Eine einzelne Textzeile, die dafür aber beliebig lang sein kann, stellt der BrailleRing der ARGE Tetragon dar. Dabei handelt es sich um "ein mobiles und flexibles Braille-Display, das blinde Personen mit Smartphones oder Computern verbinden können, um Inhalte dieser Geräte in Blindenschrift zu lesen", wie Projektleiter Michael Treml erklärt. Mobil und flexibel? Das sind vermutlich nicht gerade die Begriffe, die blinde Menschen benutzen würden, wenn sie ein aktuelles Braille-Display beschreiben würden.

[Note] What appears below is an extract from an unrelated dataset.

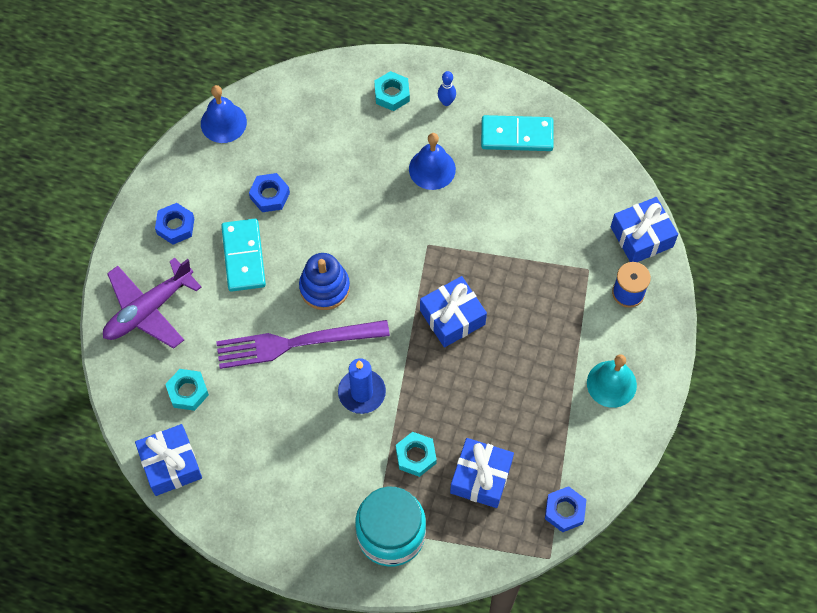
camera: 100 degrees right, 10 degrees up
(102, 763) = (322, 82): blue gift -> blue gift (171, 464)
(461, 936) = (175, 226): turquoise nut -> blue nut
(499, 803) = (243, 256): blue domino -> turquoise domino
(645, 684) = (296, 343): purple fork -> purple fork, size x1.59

Wie oben bereits erwähnt, stellen herkömmliche Braille-Displays maximal 80 Zeichen in einer Zeile dar. Dabei sind diese Varianten aber auch sehr teuer. Günstigere Geräte zeigen jedoch nur zwölf Zeichen und damit nur sehr kurze Textzeilen an. Die österreichischen Entwickler lösen diese Problematik mit einer innovativen neuen Form, und zwar "indem die üblicherweise ebene Textzeile in das Innere eines rotierenden Ringes verlegt wird. So werden nur wenige Braille-Module benötigt. Beim Rotieren werden diese im oberen Bereich des Ringes immer wieder neu gesetzt und im unteren Bereich, in dem man den Finger zum Lesen in den Ring legt, können so immer wieder neue Zeichen dargestellt werden." Durch die Form könnte auch eine hohe Widerstandsfähigkeit gegen äußere Einflüsse wie Staub und Feuchtigkeit erreicht werden. Außerdem werden deutlich weniger Aktuatoren (Bauelemente, die elektrische Signale in mechanische Bewegung umsetzen) als bei herkömmlichen Braille-Displays verwendet, was die Fertigungskosten zukünftig niedrig halten soll und den BrailleRing damit kostengünstig sowie mobil einsatzfähig macht.
Aktuell befindet sich die innovative Idee, die Treml in seiner Master-Arbeit an der Technischen Universität (TU) Wien entwickelte, aber noch in der Prototyp-Phase. Das Projekt hat derzeit den Stand eines von der FFG geförderten Projekts (Spin-off Fellowship), also irgendwo zwischen einem patentierten Konzept und einem serienreifen Produkt. "Am 29. Februar 2020 endet unser gefördertes Projekt an der TU Wien, zu dessen Ende wir einen funktionierenden Prototypen in Originalgröße haben wollen, der grundsätzlich als Minimal-Viable-Product in einer ersten Kleinserie gefertigt werden könnte. Für einen direkten Markteinstieg wird es zu diesem Zeitpunkt aber noch zu früh sein", so Treml zum aktuellen Entwicklungsstand.
Das Interesse an einem mobilen Braille-Reader sei aber durchaus groß: "Das bisherige Feedback war durchaus aufgeschlossen. Wir haben vor allem erfahren, dass viele Personen so ein Gerät gerne zum mobilen Lesen, zum Beispiel im Zug, benutzen würden und dass die Möglichkeit einer einfachen Selbstreinigung unser stärkstes Verkaufsargument sein könnte. Unser Konzept sollte es ermöglichen, die Tastelemente im Inneren komplett von der Elektronik zu entkoppeln, sodass man den Innenteil einfach herausnehmen und abspülen kann."
In der Entwicklungsphase haben die Ingenieure eng mit österreichischen und internationalen Blindenorganisationen zusammengearbeitet und sich so für das generelle Konzept immer wieder Feedback geholt. Auch wenn im aktuellen Stadium noch kein funktionsfähiger Prototyp in Originalgröße vorliegt, den Anwender*innen testen können, ist das Ziel langfristig, den BrailleRing nicht teurer werden zu lassen als handelsübliche Smartphones.
Wie immer im Bereich Forschung und Entwicklung, schafft nicht jedes Produkt es wirklich zur Marktreife. Und am Ende entscheidet auch die Nachfrage über den Preis. In jedem Fall aber könnten beide Projekte – sowohl der Canute 360 als auch der BrailleRing – dazu beitragen, dass die Blindenschrift, die Louis Braille 1825 erfand, vielleicht wieder eine Renaissance erlebt. Aktuell lernen nämlich gerade später erblindete Menschen die Brailleschrift nicht mehr. Dabei wissen auch sehende Menschen, dass ein selbst gelesenes Buch einem besser im Gedächtnis bleibt als eine gehörte Geschichte.